**Kutipan Pilihan**:
Kedua adalah masalah kurikulum sejarah, karena kurikulum adalah salah satu komponen yang menjadi acuan untuk mencapai tujuan pendidikan nasional. Secara umum dapat dikatakan bahwa kurikulum adalah rencana tertulis dan dilaksanakan dalam suatu proses pendidikan guna mengembangkan potensi peserta didik menjadi berkualitas. Dalam sebuah kurikulum termuat berbagai komponen, seperti, tujuan, konten dan organisasi konten, proses yang menggambarkan posisi peserta didik dalam belajar dan asessmen hasil belajar. Selain komponen tersebut, kurikulum sebagai suatu rencana tertulis dapat pula berisikan sumber belajar dan peralatan belajar dan evaluasi kurikulum atau program.

**Informasi Hasil Ekstraksi**:
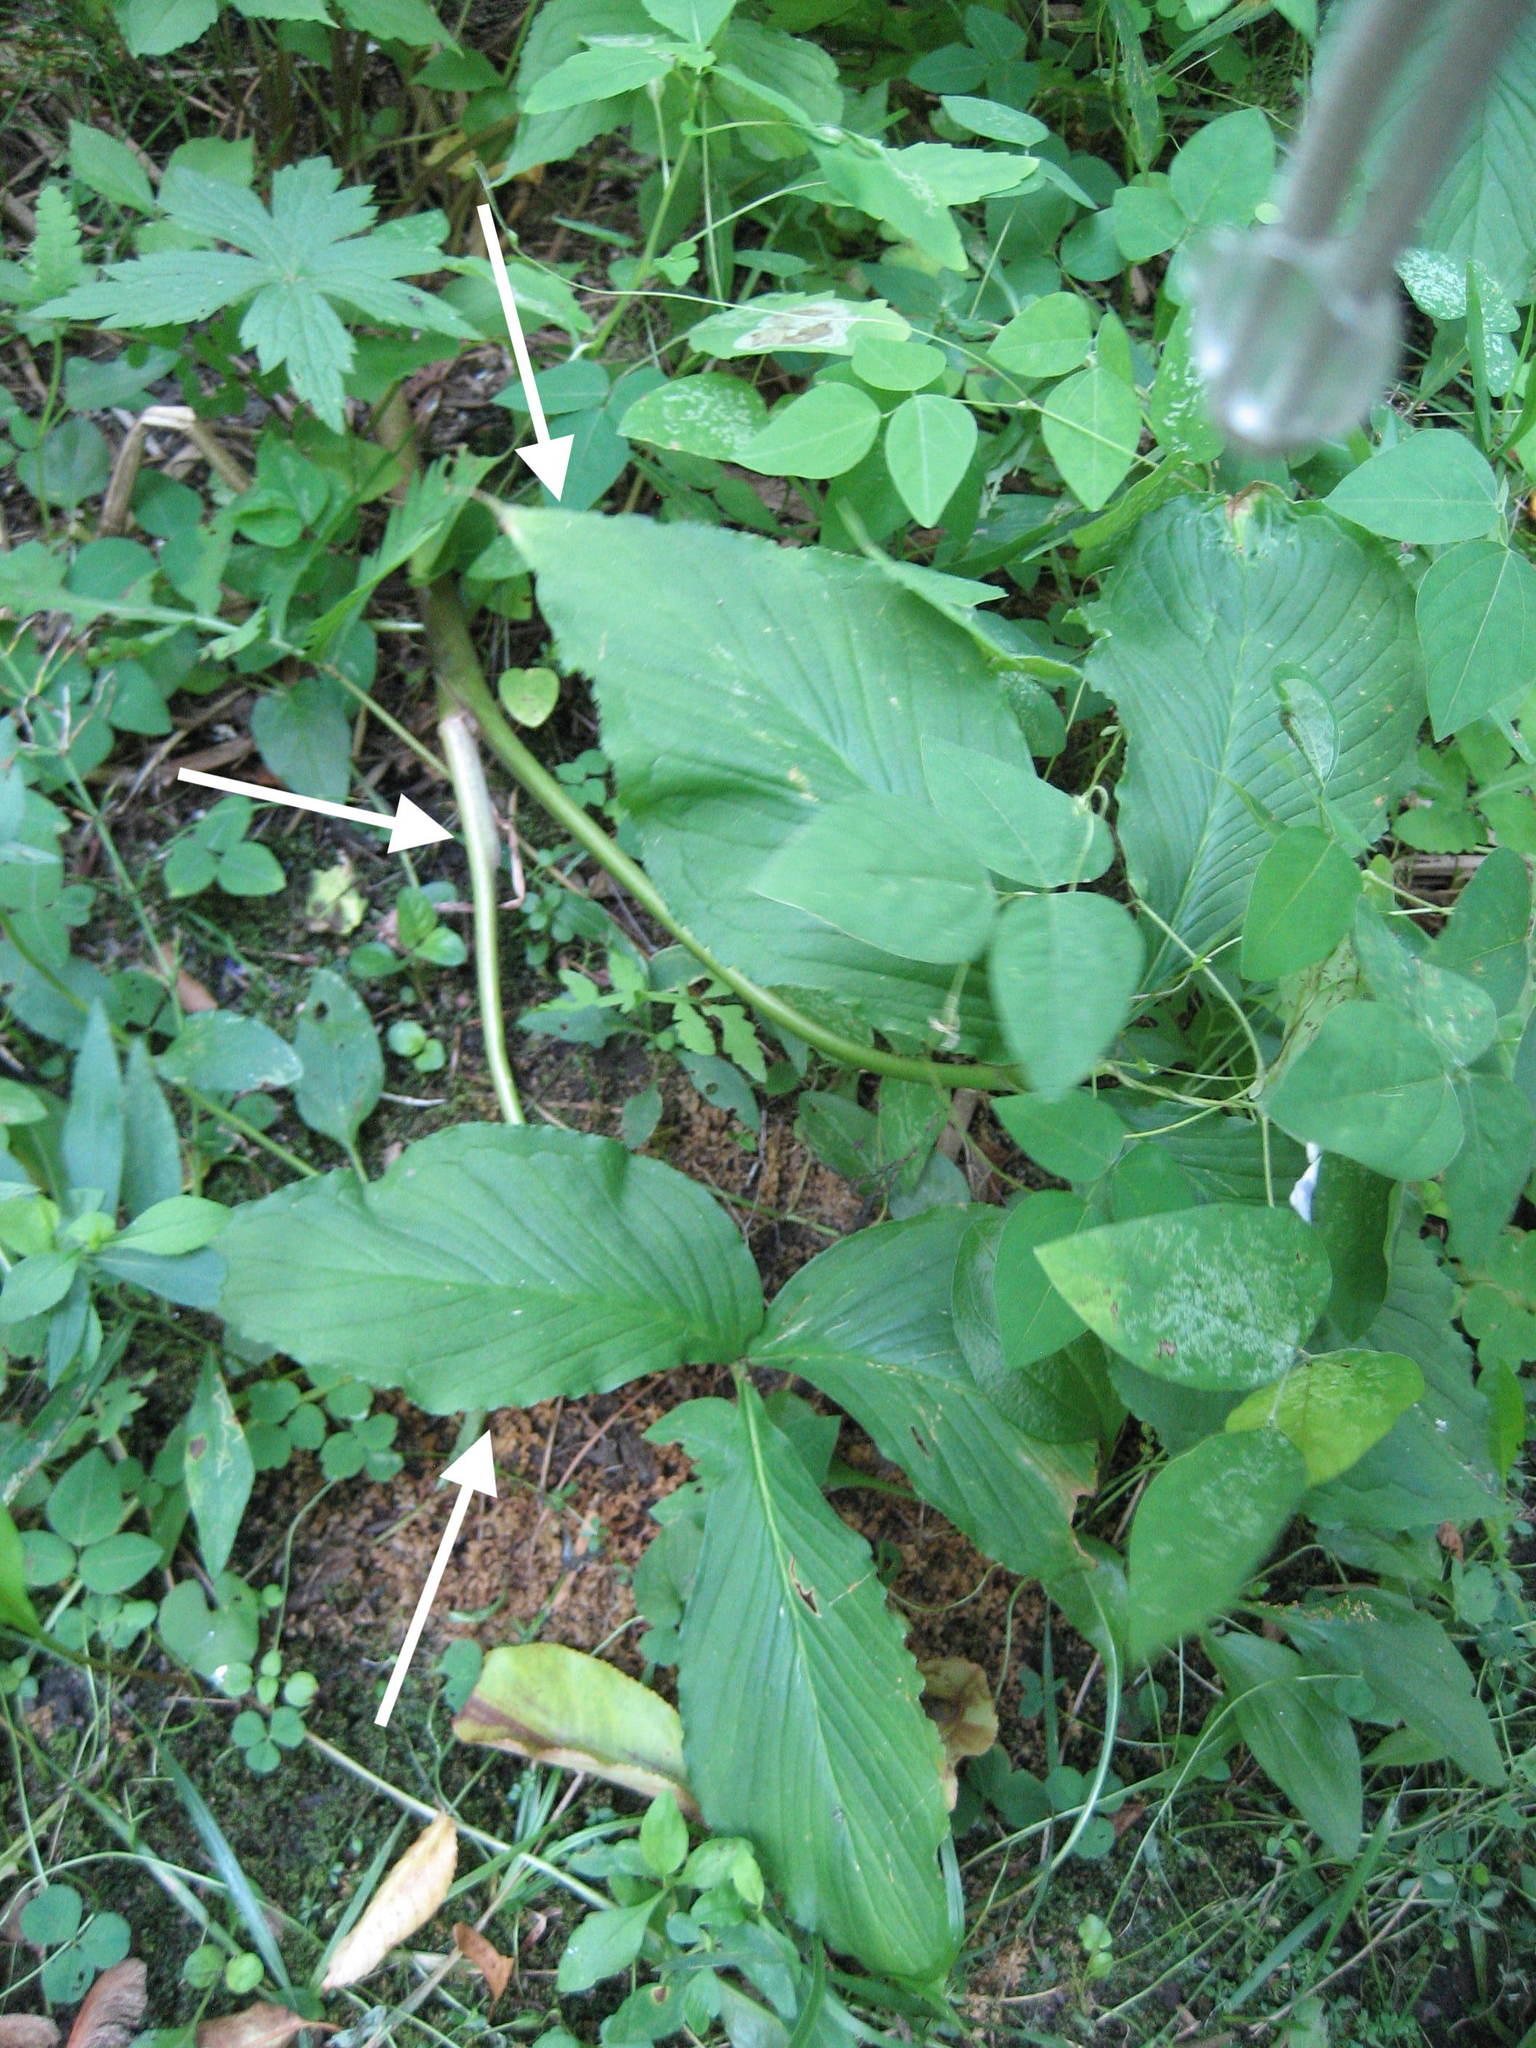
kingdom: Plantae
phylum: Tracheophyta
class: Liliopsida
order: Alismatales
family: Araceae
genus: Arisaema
...
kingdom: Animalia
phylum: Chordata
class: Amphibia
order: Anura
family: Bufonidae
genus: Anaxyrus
==
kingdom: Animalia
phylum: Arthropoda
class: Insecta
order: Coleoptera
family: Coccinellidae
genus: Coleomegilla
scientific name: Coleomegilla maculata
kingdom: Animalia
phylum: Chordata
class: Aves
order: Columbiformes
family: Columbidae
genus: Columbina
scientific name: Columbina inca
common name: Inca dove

**Persyaratan Tugas**:
1 - Tentukan apakah setiap pernyataan berikut sesuai dengan kutipan tentang kurikulum sejarah: (a) kurikulum disebut sebagai salah satu komponen acuan untuk mencapai tujuan pendidikan nasional; (b) kurikulum digambarkan sebagai rencana lisan yang tidak dituliskan; (c) evaluasi kurikulum atau program dapat menjadi bagian dari isi kurikulum. Jawab ya atau tidak untuk masing-masing, disertai kata-kata penentu dari kutipan yang dikutip persis.
2 - Salin persis bagian kutipan tentang kurikulum sejarah mulai dari "Kedua adalah masalah" sampai dengan "kurikulum atau program.". Kedua batas itu ikut disalin.

**Jawaban Tiap Tugas**:
1 -
(a) Ya: "kurikulum adalah salah satu komponen yang menjadi acuan untuk mencapai tujuan pendidikan nasional"
(b) Tidak: "kurikulum adalah rencana tertulis dan dilaksanakan dalam suatu proses pendidikan"
(c) Ya: "kurikulum sebagai suatu rencana tertulis dapat pula berisikan sumber belajar dan peralatan belajar dan evaluasi kurikulum atau program"

2 -
Kedua adalah masalah kurikulum sejarah, karena kurikulum adalah salah satu komponen yang menjadi acuan untuk mencapai tujuan pendidikan nasional. Secara umum dapat dikatakan bahwa kurikulum adalah rencana tertulis dan dilaksanakan dalam suatu proses pendidikan guna mengembangkan potensi peserta didik menjadi berkualitas. Dalam sebuah kurikulum termuat berbagai komponen, seperti, tujuan, konten dan organisasi konten, proses yang menggambarkan posisi peserta didik dalam belajar dan asessmen hasil belajar. Selain komponen tersebut, kurikulum sebagai suatu rencana tertulis dapat pula berisikan sumber belajar dan peralatan belajar dan evaluasi kurikulum atau program.